Tercer fragment de l’entrevista amb D. Sam Abrams publicada al Barcelona INK.
Third extract from the fascinating interview with D Sam Abrams, professor at the Open University of Catalonia, literary critic, poet and translator. The full interview was published in issue no.2 of Barcelona INK.
Question: You have translated many Catalan poets – do you have a favourite?
Abrams: I have favourites. Of current poets, Màrius Sampere and Bartomeu Fiol and Joan Margarit.
As for the classics, for me, one is Ausias March. I think he was the greatest Catalan poet of the period, the greatest Spanish poet of the period, the greatest European poet of the period – ergo, the greatest poet of the world at that time (16th/17th century) for both his command of the language and his command of the form.

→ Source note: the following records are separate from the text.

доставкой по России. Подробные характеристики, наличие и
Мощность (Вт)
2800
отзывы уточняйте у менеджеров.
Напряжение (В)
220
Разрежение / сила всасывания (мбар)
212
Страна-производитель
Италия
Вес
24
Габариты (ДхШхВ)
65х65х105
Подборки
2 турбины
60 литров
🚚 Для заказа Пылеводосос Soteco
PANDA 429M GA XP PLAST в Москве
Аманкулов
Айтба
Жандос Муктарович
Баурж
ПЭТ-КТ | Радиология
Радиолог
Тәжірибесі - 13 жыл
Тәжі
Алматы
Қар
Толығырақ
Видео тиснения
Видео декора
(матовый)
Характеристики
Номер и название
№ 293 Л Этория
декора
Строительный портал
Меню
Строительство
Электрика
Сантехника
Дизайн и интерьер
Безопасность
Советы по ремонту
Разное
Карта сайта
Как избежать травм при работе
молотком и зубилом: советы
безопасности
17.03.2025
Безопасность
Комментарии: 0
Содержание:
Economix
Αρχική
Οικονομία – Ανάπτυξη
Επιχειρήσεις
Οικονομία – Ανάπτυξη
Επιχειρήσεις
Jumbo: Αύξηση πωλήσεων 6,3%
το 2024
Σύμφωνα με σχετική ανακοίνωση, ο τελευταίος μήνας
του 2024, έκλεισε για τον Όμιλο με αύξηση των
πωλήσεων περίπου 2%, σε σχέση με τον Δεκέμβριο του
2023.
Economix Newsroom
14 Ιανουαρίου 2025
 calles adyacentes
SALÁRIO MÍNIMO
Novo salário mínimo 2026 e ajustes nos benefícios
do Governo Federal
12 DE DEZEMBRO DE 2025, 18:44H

He was a man with a foot in both the middle ages and the beginning of the Renaissance and this gave him a dramatic tragic view of life. There’s a point when he names himself in a poem and that for a poet was unheard of in those days.
Question: But he’s relatively unheard of ...
Abrams: Because nobody has ever translated him.
Question: And he remains untranslated?
Abrams: He’s been translated but only in the small press. I proposed to the Catalan government that they set up a team of experts: two university professors and two poets and that the draft a literal crib of his work so that somebody, a big name in English poetry (the man I had in mind was Seamus Heaney before he won the Nobel prize), could translate the crib into actual English poetry and all of a sudden March would make a big splash.
I was listened to. But I think that they felt that it was out of their reach – but it has been done before. There was an unknown Polish Renaissance poet. They made a crib and Heaney translated it and now he’s famous all over the world (Jan Kochanowski) and I can guarantee that March is ten times better than him!